Since then, Coherent has experienced steady growth, whereas Lattice’s value has declined by 34%. Anderson has a proven track record. During his time at Lattice, the stock rose more than 875%, significantly outperforming the S&P 500. In other words, his reputation as a transformative leader has become as valuable an asset as any product line.
The era of stock awards. The case of Anderson highlights a prevailing trend in contemporary executive compensation. According to Equilar, stock-based pay now accounts for around 73% of CEOs’ median total compensation, a 41% increase from the previous year. This compensation is tied to stock market performance rather than immediate results. It’s allowed for justifying very high pay, even in companies where profits don’t consistently align with performance.
For example, Chewy CEO Sumit Singh received $35.1 million in 2024 despite the company’s shares falling by 60%, the worst performance among the listed entities. In contrast, Nvidia achieved the best stock market performance of the year with a 215% increase. However, Huang received $34.1 million.
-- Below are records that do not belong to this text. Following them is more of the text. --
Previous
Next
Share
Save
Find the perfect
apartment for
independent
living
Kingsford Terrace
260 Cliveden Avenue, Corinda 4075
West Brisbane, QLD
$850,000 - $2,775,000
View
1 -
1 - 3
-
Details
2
Still, his fortune is estimated at $92 billion due to his 3.5% ownership stake in the company.

Benefits, security, and inequality. There’s much more to discuss beyond just salaries and stock awards. Many CEOs enjoy extravagant fringe benefits. For instance, according to Barron’s, Cook received more than $780,000 for personal security services and $655,000 for private flights. Similarly, Starbucks provides Niccol with flights exclusively on private jets.
Moreover, this type of spending has become more common due to increasing security concerns, particularly following the murder of UnitedHealth Group’s CEO in the streets of New York City. A related Equilar study shows that nearly one-third of S&P 500 companies offer some form of executive protection, marking a 28% increase since 2023.
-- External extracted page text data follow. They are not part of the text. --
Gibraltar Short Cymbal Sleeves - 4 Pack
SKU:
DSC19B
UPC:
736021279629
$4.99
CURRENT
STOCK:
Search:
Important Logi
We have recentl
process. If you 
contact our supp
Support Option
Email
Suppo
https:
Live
Elon Musk. You may have noticed Musk’s absence from the list. This is because Tesla hasn’t filed its proxy statement yet. His previous 10-year pay package, approved in 2018 and valued at around $70 billion, was struck down twice by a Delaware judge and is now awaiting a ruling in the state Supreme Court.
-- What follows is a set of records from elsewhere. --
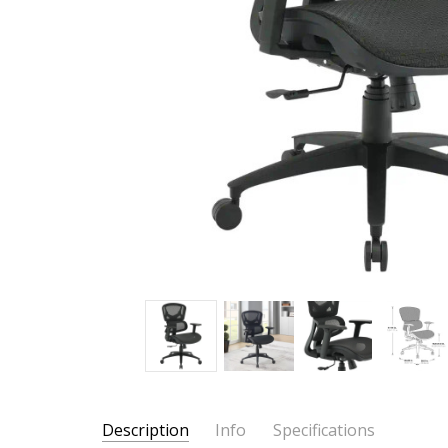
Description
Info
Specifications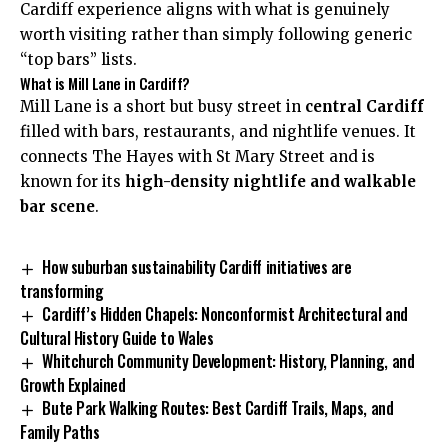
Cardiff experience aligns with what is genuinely
worth visiting rather than simply following generic
“top bars” lists.
What is Mill Lane in Cardiff?
Mill Lane is a short but busy street in
central Cardiff
filled with bars, restaurants, and nightlife venues. It
connects The Hayes with St Mary Street and is
known for its
high-density nightlife and walkable
bar scene
.
How suburban sustainability Cardiff initiatives are
transforming
Cardiff’s Hidden Chapels: Nonconformist Architectural and
Cultural History Guide to Wales
Whitchurch Community Development: History, Planning, and
Growth Explained
Bute Park Walking Routes: Best Cardiff Trails, Maps, and
Family Paths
Coupled with the growing disconnect between actual performance and executive compensation, this situation has intensified criticism regarding the lack of effective controls on corporate pay. Dean Baker, co-founder of the Center for Economic and Policy Research, told Barron’s that there’s no real control over what CEOs are paid.
He added that many CEOs aren’t extraordinary, despite being compensated as if they were. Baker referenced Berkshire Hathaway CEO Warren Buffett, who famously said, “I try to invest in businesses that are so wonderful that an idiot can run them. Because sooner or later, one will.”
A sign of the times. At a time when wage inequality and wealth concentration are sparking intense debate, the case of Anderson serves as both an outlier and a reflection of a broader structural trend.
Tangible achievements and market validation support his ascent to the top of the salary ladder. However, the model that enables this rise is part of an increasingly contested system. In this system, the perception of value often outweighs the objective reality of performance.For now, this system seems tailored for individuals like Anderson, who are skilled at navigating the intricate balance among numbers, expectations, and stocks.